Gymnoloma suturalis

Scientific classification
- Kingdom: Animalia
- Phylum: Arthropoda
- Class: Insecta
- Order: Coleoptera
- Suborder: Polyphaga
- Infraorder: Scarabaeiformia
- Family: Scarabaeidae
- Genus: Gymnoloma
- Species: G. suturalis
- Binomial name: Gymnoloma suturalis Burmeister, 1844
- Synonyms: Gymnoloma ingloriosa Péringuey, 1902;

= Gymnoloma suturalis =

- Genus: Gymnoloma
- Species: suturalis
- Authority: Burmeister, 1844
- Synonyms: Gymnoloma ingloriosa Péringuey, 1902

Species of beetle

Gymnoloma suturalis is a species of beetle of the family Scarabaeidae. It is found in South Africa (Eastern Cape, Western Cape).

== Description ==
Adults reach a length of about 7 mm.

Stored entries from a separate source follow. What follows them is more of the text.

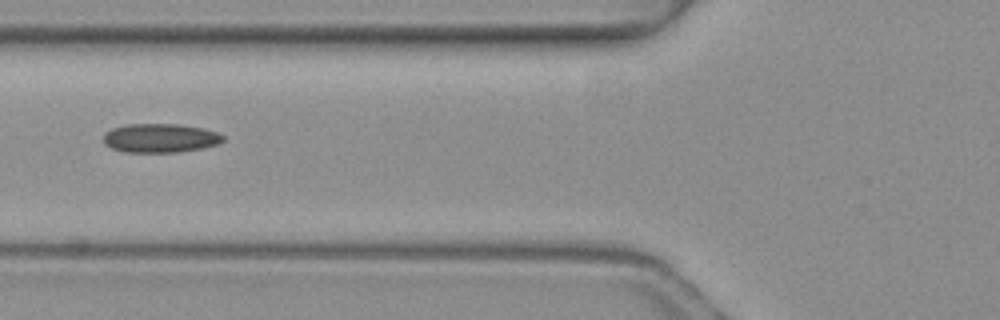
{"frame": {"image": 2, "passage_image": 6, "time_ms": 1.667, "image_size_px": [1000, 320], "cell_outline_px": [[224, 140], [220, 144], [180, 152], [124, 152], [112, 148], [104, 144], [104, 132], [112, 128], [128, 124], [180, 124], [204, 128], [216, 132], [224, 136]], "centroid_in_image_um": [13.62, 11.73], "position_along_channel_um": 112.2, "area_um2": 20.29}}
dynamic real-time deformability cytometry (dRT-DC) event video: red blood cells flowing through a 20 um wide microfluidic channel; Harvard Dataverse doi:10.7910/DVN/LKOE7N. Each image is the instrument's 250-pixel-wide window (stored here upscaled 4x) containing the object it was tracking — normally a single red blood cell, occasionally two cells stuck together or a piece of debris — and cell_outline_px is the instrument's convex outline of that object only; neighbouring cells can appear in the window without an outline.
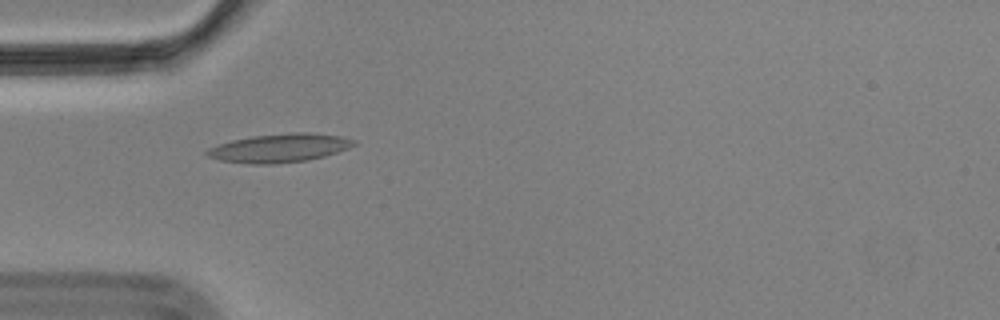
{"species": "Egyptian fruit bat (a non-hibernating species)", "species_latin": "Rousettus aegyptiacus", "temperature_condition": "cold", "stored_images_in_passage": 3, "camera_frame_rate_fps": 3000, "um_per_image_px": 0.085, "animal": {"sex": "male"}, "frame": {"image": 1, "passage_image": 1, "time_ms": 0.0, "image_size_px": [1000, 320], "cell_outline_px": [[356, 144], [348, 148], [324, 156], [308, 160], [272, 164], [248, 164], [220, 160], [208, 156], [204, 152], [208, 148], [232, 140], [252, 136], [288, 132], [308, 132], [340, 136], [356, 140]], "centroid_in_image_um": [23.75, 12.57], "position_along_channel_um": 61.2, "area_um2": 24.45}}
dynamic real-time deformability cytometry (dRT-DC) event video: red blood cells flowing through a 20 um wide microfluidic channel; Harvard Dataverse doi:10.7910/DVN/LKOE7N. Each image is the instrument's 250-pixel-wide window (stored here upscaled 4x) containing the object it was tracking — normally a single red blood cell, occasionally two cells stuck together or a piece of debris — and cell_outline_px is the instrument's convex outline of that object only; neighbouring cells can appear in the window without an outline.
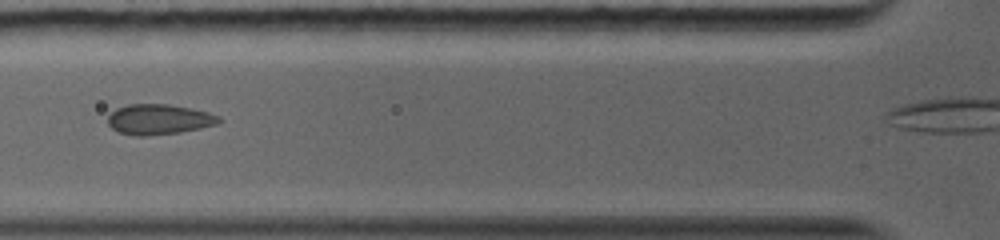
{"species": "common noctule bat (a hibernating species)", "species_latin": "Nyctalus noctula", "temperature_condition": "warm", "stored_images_in_passage": 8, "camera_frame_rate_fps": 5000, "um_per_image_px": 0.085, "animal": {"sex": "female", "body_mass_g": 19.0, "forearm_length_mm": 56.7}, "frame": {"image": 1, "passage_image": 2, "time_ms": 1.0, "image_size_px": [1000, 240], "cell_outline_px": [[224, 120], [216, 124], [200, 128], [180, 132], [148, 136], [136, 136], [120, 132], [112, 128], [108, 124], [108, 116], [116, 108], [128, 104], [168, 104], [192, 108], [208, 112], [220, 116]], "centroid_in_image_um": [13.53, 10.14], "position_along_channel_um": 112.3, "area_um2": 19.71}}
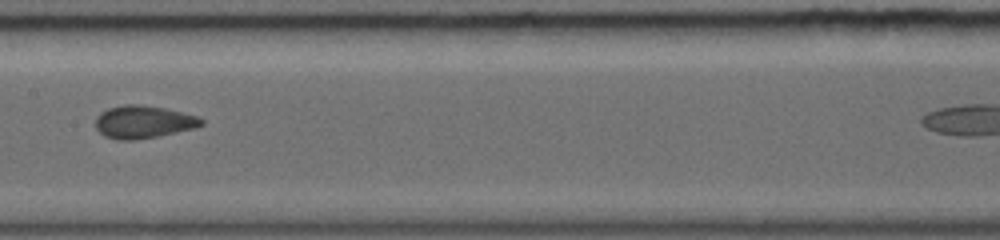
{"frame": {"image": 2, "passage_image": 4, "time_ms": 3.0, "image_size_px": [1000, 240], "cell_outline_px": [[204, 124], [196, 128], [160, 136], [132, 140], [116, 140], [104, 136], [96, 128], [96, 116], [100, 112], [108, 108], [124, 104], [140, 104], [164, 108], [200, 116], [204, 120]], "centroid_in_image_um": [12.21, 10.36], "position_along_channel_um": 195.2, "area_um2": 20.46}}
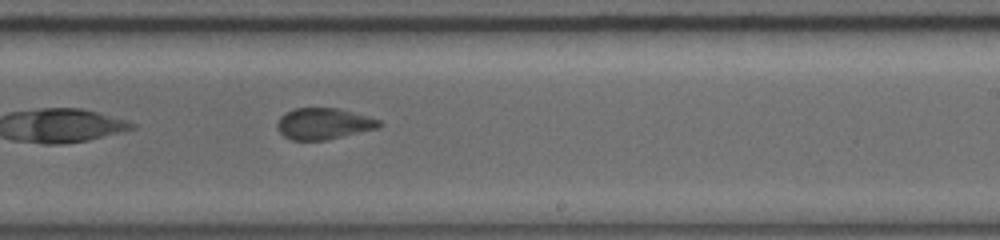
{"frame": {"image": 3, "passage_image": 6, "time_ms": 4.6, "image_size_px": [1000, 240], "cell_outline_px": [[384, 124], [376, 128], [324, 140], [292, 140], [284, 136], [276, 128], [276, 124], [280, 116], [284, 112], [296, 108], [340, 108], [368, 116], [380, 120]], "centroid_in_image_um": [27.47, 10.5], "position_along_channel_um": 261.5, "area_um2": 18.55}}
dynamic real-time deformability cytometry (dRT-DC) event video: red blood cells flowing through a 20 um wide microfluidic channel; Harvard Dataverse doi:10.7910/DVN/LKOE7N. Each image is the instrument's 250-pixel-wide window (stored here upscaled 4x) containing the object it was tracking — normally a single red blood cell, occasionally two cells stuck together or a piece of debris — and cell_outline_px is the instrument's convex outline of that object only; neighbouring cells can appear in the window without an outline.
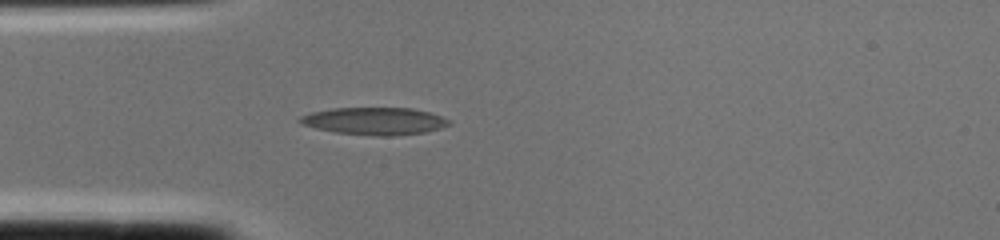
{"species": "common noctule bat (a hibernating species)", "species_latin": "Nyctalus noctula", "temperature_condition": "cold", "stored_images_in_passage": 2, "camera_frame_rate_fps": 3000, "um_per_image_px": 0.085, "animal": {"sex": "female", "body_mass_g": 22.0, "forearm_length_mm": 56.7}, "frame": {"image": 1, "passage_image": 2, "time_ms": 0.333, "image_size_px": [1000, 240], "cell_outline_px": [[452, 124], [440, 128], [424, 132], [392, 136], [376, 136], [336, 132], [316, 128], [300, 124], [296, 120], [300, 116], [312, 112], [332, 108], [412, 108], [428, 112], [452, 120]], "centroid_in_image_um": [31.83, 10.29], "position_along_channel_um": 53.2, "area_um2": 23.81}}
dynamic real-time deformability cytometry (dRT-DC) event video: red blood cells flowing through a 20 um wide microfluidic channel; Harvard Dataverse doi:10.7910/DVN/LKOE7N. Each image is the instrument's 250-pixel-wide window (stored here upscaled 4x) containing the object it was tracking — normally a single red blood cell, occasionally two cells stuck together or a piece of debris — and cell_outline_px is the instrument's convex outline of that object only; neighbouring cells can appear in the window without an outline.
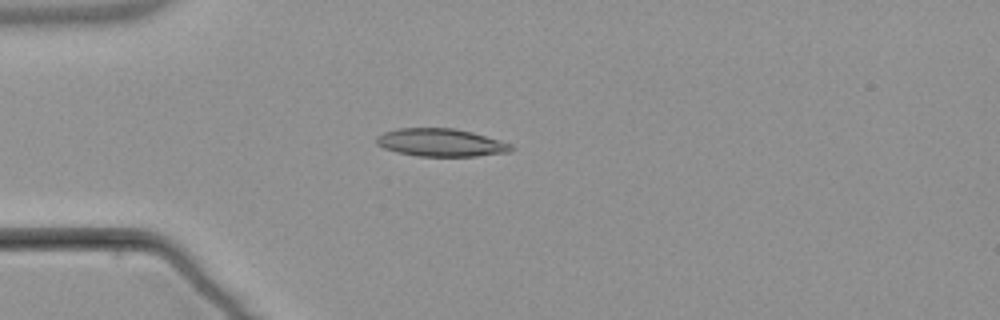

They are black, with the elytra reddish brown or chocolate-brown and opaque, and with the outer and basal margins of the pronotum with a broad band of sub-flavescent scales. The elytra have a moderately broad band of scales along the suture, and a narrow line on the outer margin. The pygidial part and abdominal segments are densely clothed with yellowish-white scales leaving a conspicuously denuded space round the stemmata. The legs are reddish.